Ses doigts glissèrent sous mon chemisier, en déchirant le tissu là où les boutons résistaient. Il plongea son visage contre la peau de mon ventre et ouvrit la bouche. Je haletai de désir mais hurlai aussi, sans pouvoir me retenir.
Il se redressa, me contempla de ses prunelles d'encre, la bouche ouverte, hébété.
« Tu as peur, Bella, je te fais peur et tu as raison d'avoir peur. Je te considère… comme à moi. Je n'en peux plus. Je te veux tellement ! Je vais… te tuer. Est-ce que tu t'en rends bien compte ? »
J'étais tétanisée. Je me recroquevillai, roulai sur le côté, rampai. J'essayais de fuir, instinctivement. Je fuyais Edward ! En un quart de seconde, il fut devant moi.
« Essaies-tu de m'échapper ?
_ Mais, qu'est-ce qu'il t'arrive ? Que fais-tu ?
_ Je ne fais rien, Bella, je suis moi-même. Et toi, que t'arrive-t-il ? Où est ton désir ?
_ Tu me menaces !, criai-je, que cherches-tu ?
_ Mon plaisir. »
Son visage s'était durci, sa voix étranglée. Il n'était plus celui que je connaissais. Son regard avait la couleur du néant. Il ferma les yeux. Alors j'eus un geste désespéré, je ne pouvais pas le laisser comme cela. Je lui sautai dessus, mes bras serrés autour de son cou, mes jambes refermées sur sa taille.

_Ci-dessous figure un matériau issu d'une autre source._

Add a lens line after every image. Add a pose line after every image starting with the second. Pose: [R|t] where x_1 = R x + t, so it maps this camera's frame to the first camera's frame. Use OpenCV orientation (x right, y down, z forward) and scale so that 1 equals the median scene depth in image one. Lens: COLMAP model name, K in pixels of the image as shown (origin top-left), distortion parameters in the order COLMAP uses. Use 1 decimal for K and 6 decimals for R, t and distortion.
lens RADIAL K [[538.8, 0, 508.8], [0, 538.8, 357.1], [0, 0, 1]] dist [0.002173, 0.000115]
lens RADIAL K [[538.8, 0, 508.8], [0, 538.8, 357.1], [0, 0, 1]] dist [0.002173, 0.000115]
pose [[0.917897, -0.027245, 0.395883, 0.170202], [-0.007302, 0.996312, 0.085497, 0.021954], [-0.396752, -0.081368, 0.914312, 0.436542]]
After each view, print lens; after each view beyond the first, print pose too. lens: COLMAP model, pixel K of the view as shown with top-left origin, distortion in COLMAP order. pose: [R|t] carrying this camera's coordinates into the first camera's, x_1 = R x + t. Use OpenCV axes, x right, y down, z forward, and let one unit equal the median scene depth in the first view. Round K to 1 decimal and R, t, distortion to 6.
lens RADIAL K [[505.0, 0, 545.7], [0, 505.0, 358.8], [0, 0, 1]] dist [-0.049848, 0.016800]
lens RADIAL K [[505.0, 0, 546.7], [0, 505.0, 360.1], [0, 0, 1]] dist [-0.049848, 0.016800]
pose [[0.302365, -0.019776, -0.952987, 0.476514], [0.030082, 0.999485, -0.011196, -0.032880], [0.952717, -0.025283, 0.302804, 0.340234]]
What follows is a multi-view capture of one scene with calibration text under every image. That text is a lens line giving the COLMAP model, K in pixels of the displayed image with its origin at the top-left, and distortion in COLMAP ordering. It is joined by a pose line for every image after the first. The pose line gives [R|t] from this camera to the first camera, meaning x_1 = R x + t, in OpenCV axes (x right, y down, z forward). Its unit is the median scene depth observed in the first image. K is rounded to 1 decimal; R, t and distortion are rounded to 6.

« Fais ce que tu veux, Edward, je suis à toi.
_ Oh, Bella, gémit-il en me serrant dans ses bras et en se laissant tomber à genoux, tu es… phénoménale. Tu es mon amour. Pardonne-moi. »
Nous restâmes enlacés longtemps. Nous nous détachâmes l'un de l'autre, difficilement, car le temps avait changé et quelques gouttes s'étaient mises à tomber. Un orage de chaleur menaçait.
Quand nous quittâmes la forêt, nous nous tenions fermement par la main, mais nous étions tous deux mortifiés.